Test of Stellar Structure and Evolution

Testing our ideas about the structure and evolution of stars is very difficult because:

we cannot see into the interiors of stars (except by using neutrinos and helioseismology [stellar seismology]--techniques which are difficult to stars other than the Sun).
stellar evolution takes an exceedingly long amount of time and so we cannot watch individual stars run through their lifetimes -- we take snapshots of many stars and try to piece together based on the snapshots.

There are opportunities to test our ideas about stellar structure and evolution, however. One is the distribution of the stars in the Hertzsprung-Russell diagram. Theory amply meets this challenge. We understand Main Sequence stars. Another is to examine the properties of the stars in different stellar clusters.

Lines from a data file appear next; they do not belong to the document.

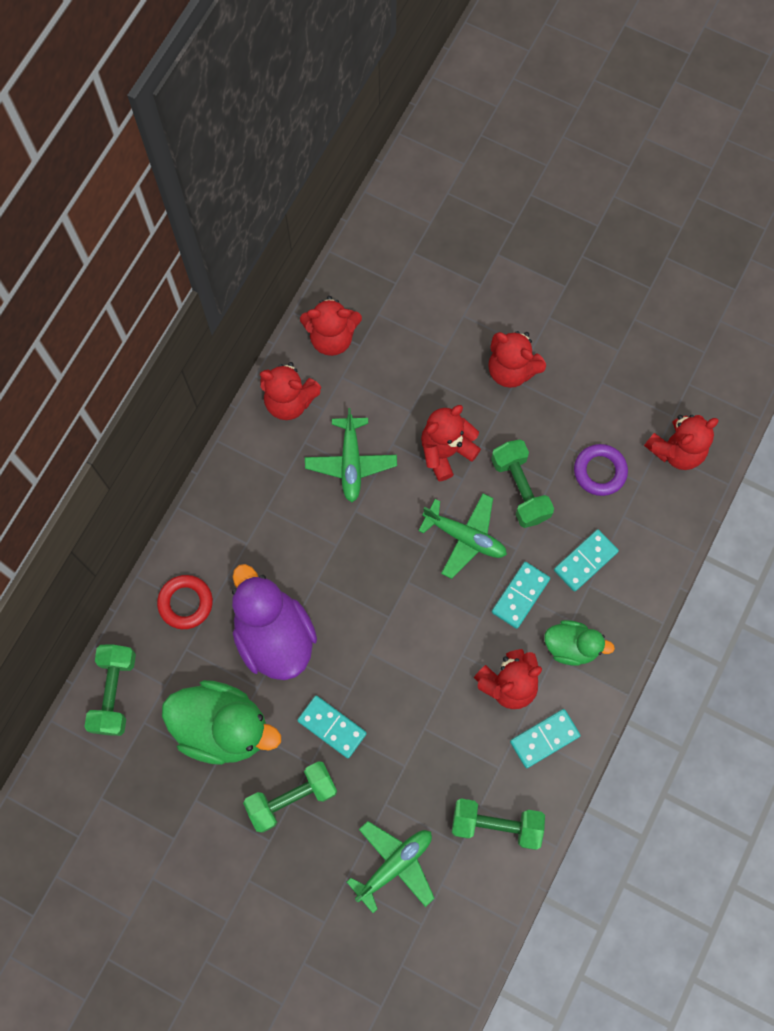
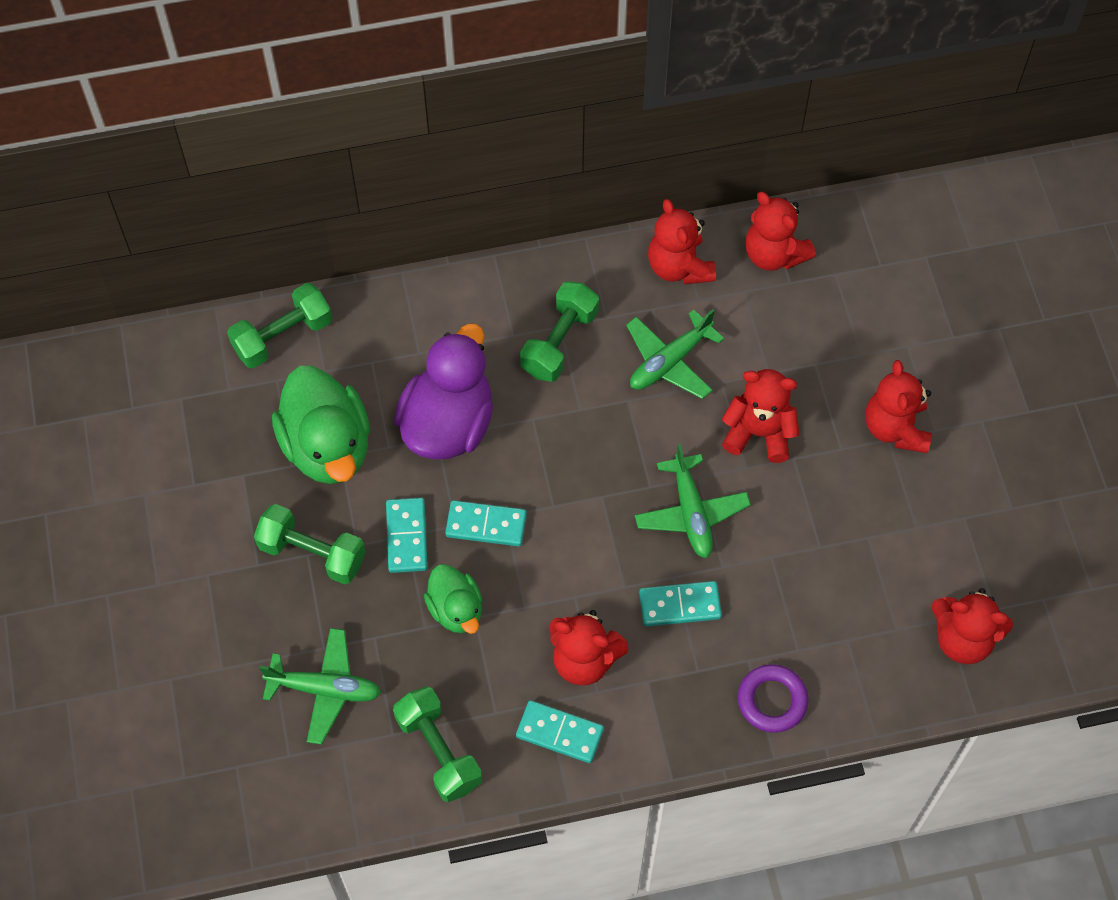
camera: 50 degrees right, 10 degrees down
(185, 603) = (413, 329): red ring -> none
(520, 489) = (784, 525): green dumbbell -> green dumbbell (559, 342)
(571, 646) = (672, 689): green duck -> green duck (456, 609)
(585, 561) = (769, 638): turquoise domino -> turquoise domino (486, 525)
(599, 471) = (871, 584): purple ring -> purple ring (772, 700)

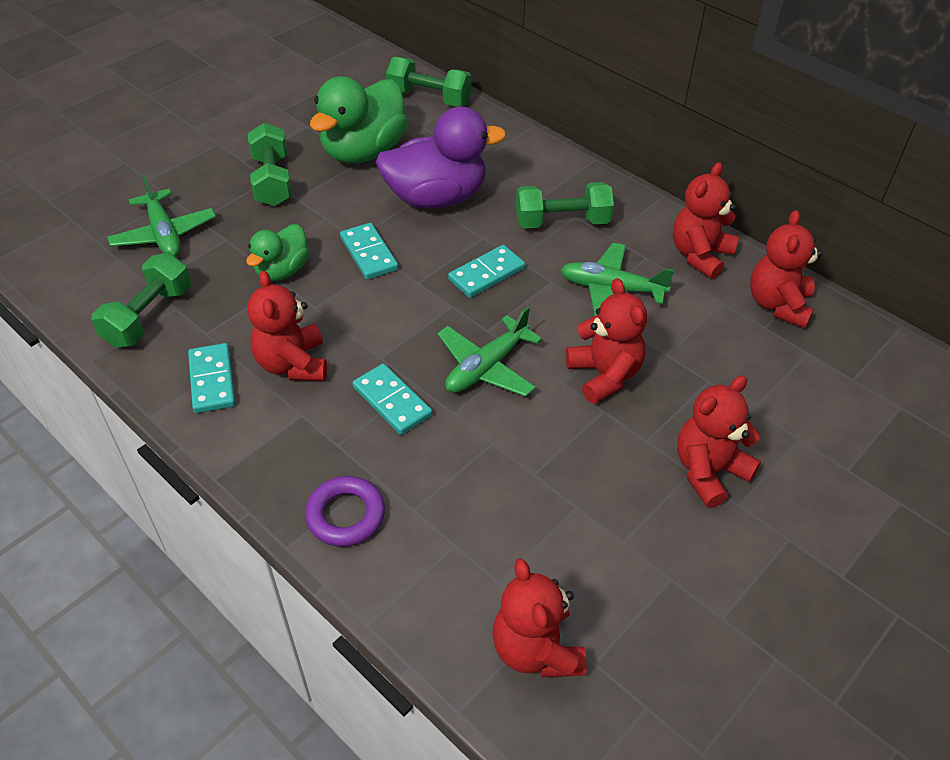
camera: 55 degrees right, 15 degrees down
(406, 537) = (324, 218): turquoise domino -> turquoise domino (486, 274)

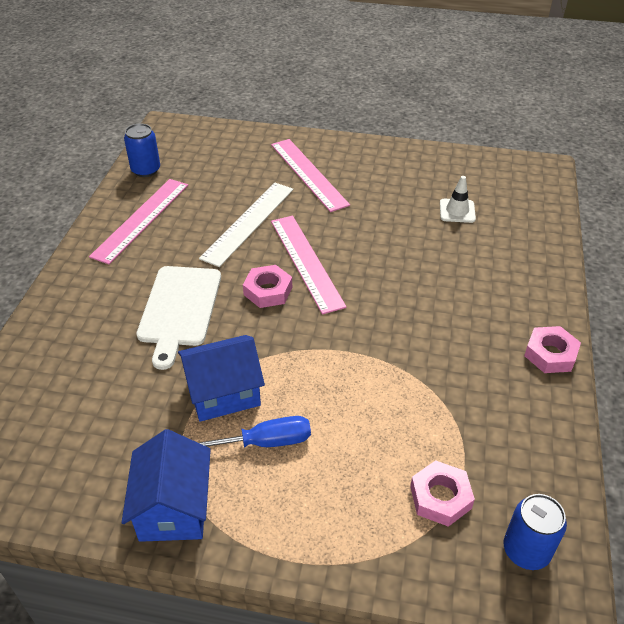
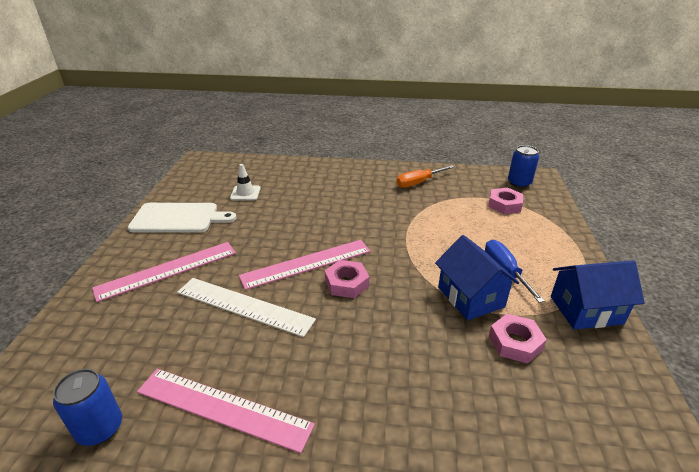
camera: 95 degrees left, 10 degrees down
(179, 309) = (381, 341): white cutting board -> white cutting board (178, 218)
(507, 390) = (418, 183): none -> orange screwdriver
(550, 354) = (386, 169): pink nut -> pink nut (515, 342)

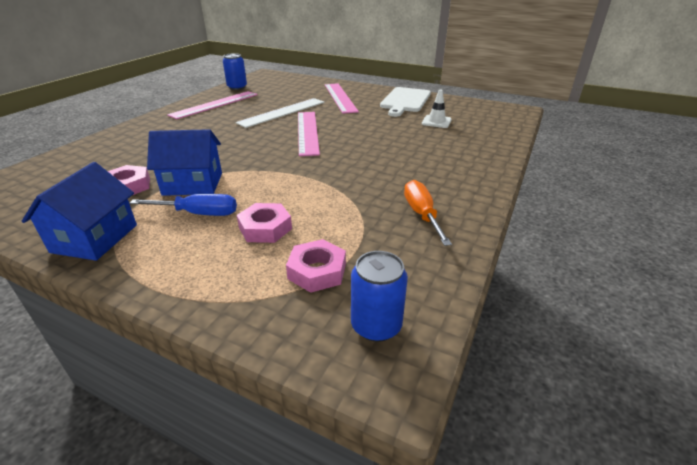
camera: 110 degrees right, 0 degrees up
(346, 283) = (269, 141): pink nut -> pink nut (265, 228)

Stars and clusters are produced in the Galaxy today and were also among the first objects produced in the Galaxy. As such they offer us glimpses of the stellar evolution process which covers timespans ranging from a few million years (the Pleiades) to more than 14 billion years (the Globular Clusters) and snapshots of stars of all masses (presumably).
The way the studies are performed as to predict the way in the Hertzsprung-Russell diagrams for clusters of various ages should appear (through theoretical modeling). A typical result can be found in the text (Chapter 21, page 390).
Given such predictions, clusters of various ages can be observed in order to check on the validity of the theory.
page 374 Figure 20-13
page 375 Figure 20-14
page 391 Figure 21-5 and 21-6

Ages of Clusters

Using the notion that we understand stellar structure then allows us to estimate the ages of clusters of stars. The basic notion is that massive stars evolve faster than low mass stars and so, old clusters will not show hot Main Sequence stars (page 392 Figure 21-7). The hottest Main Sequence stars in the cluster place upper limits on the age of the cluster.

The oldest stellar systems in our Galaxy are the Globular Clusters, however there are also some very old Galactic Clusters (M67). Here is a typical HR diagram for a globular cluster. The point where the stars leave the Main Sequence is known as the turn-off point and is an indicator of the rough age of the cluster. The oldest globular clusters in our Galaxy are estimated to have lifetimes of 14 - 16 billion years.

This is an amusing result because independent measurements of the age of the Universe (based on the standard model for the Universe) give ages of less than 12 billion years and more likely closer to 8 billion years (if some other theoretical prejudices are to be believed).

Hmmm, it appears that the oldest stars in the Galaxy are older than the Universe. The resolution of this dilemma may come from what Einstein sometimes said was his greatest mistake, that is, from the resurrection of something known as the Cosmological Constant.